In many countries around the world, however, communities already employ effective approaches that have demonstrated impact. In Cape Town, South Africa, for example, I worked with a nonprofit that hired people from the community and trained them as peer health educators to tackle chronic health issues. This is where I first witnessed the power of peer education and the ripple effect such educators have not only on an individual’s health, but also on other aspects of their lives.

When I returned to my hometown of New York City, I immediately saw the potential to adapt this model of health care delivery from abroad and apply it to my neighborhood here in East Harlem. This is a neighborhood in which life expectancy is 9 years lower than the life expectancy of residents of midtown Manhattan. 50% of healthcare spending in this community is on only 5% of the population. The level of chronic illness in this community is so great that clinicians struggle to deliver the high-quality care patients need. They often aren’t able to support patients through the necessary long-term nutritional and behavioral changes to keep chronic illness under check. They are completely overburdened.

That’s where City Health Works comes in.

Inspired by community health worker innovations from South Africa, City Health Works engages community members to serve as the bridge between the doctor’s office and the real challenges people with chronic illnesses face on an ongoing basis. We don’t replace traditional medical care. We simply fill a gap between the health care system and the everyday lives of the people that system is meant to serve.

We start by finding and employing individuals living within the neighborhood who have a strong sense of empathy and good listening skills, are non-judgmental in nature, and can speak to shared life experiences. We train them to become health coaches: we teach them how to build relationships with their patients and truly get to know their needs, which often go beyond health and health care. In addition to receiving training on basic health care in a clinical environment, health coaches learn how to make referrals to services like banking and housing, and recommendations for recreational activities, such as local walking groups, knitting clubs, and bingo nights.

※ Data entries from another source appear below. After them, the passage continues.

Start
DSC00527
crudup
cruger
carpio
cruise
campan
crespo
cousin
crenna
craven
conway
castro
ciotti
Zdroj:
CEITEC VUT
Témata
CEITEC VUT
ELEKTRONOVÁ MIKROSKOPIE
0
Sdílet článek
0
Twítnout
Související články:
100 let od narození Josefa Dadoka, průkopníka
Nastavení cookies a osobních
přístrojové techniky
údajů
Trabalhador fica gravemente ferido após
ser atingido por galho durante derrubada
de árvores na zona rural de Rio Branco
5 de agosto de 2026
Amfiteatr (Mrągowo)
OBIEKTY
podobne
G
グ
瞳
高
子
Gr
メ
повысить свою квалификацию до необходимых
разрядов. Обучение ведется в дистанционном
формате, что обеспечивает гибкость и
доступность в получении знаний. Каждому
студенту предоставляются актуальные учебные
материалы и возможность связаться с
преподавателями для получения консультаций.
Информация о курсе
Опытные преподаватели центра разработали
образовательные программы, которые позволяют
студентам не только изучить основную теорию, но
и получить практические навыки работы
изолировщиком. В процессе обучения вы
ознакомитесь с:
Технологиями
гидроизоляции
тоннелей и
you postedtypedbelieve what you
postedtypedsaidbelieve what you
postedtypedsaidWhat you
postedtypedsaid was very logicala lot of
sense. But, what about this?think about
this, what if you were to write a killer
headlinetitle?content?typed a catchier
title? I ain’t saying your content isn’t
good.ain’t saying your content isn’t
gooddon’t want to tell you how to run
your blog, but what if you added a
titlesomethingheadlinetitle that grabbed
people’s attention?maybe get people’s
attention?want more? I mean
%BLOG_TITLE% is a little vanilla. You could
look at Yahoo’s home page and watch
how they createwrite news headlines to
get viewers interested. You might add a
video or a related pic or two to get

Hospitals and clinics can refer patients directly to us. They refer individuals who struggle with multiple chronic diseases and the stressors of poverty, old age, physical and mental limitations, and language or literacy barriers. Most of them experience depression and struggle with social isolation.

We pair each patient with one of our health coaches so they can receive personalized support and the resources they need to make healthy choices. Initially, there is some hesitation on the part of patients. Health choices are, after all, deeply personal. But once they learn that their coach is from the same neighborhood, they grew up down the street from them, or they even live in their same housing complex, they become more comfortable. Trust is assumed and they open up.

Today, our health coaches meet one-on-one with more than 300 patients in East Harlem on a regular basis. Over the first two years of the program, we measured depression levels amongst our patients and found that simply having a health coach who visits them regularly had a huge effect on their social and emotional well-being. Coaches have a powerful ability to motivate their patients, help them build self-confidence, and strengthen their ability to manage their lifestyle and medical care. We are proving that adding extra support for those who need it most not only saves money, but saves lives.

By adopting practices from outside of the U.S.––an approach for which the Robert Wood Johnson Foundation is now actively seeking proposals––City Health Works has been able to provide critical social support for the people in New York City who need it most. We are changing attitudes about the role of community, fostering health as a shared value, and changing our patient’s expectations about the level of care they should be getting. By fostering an engaged community, we are breaking through the walls of isolation and building a Culture of Health.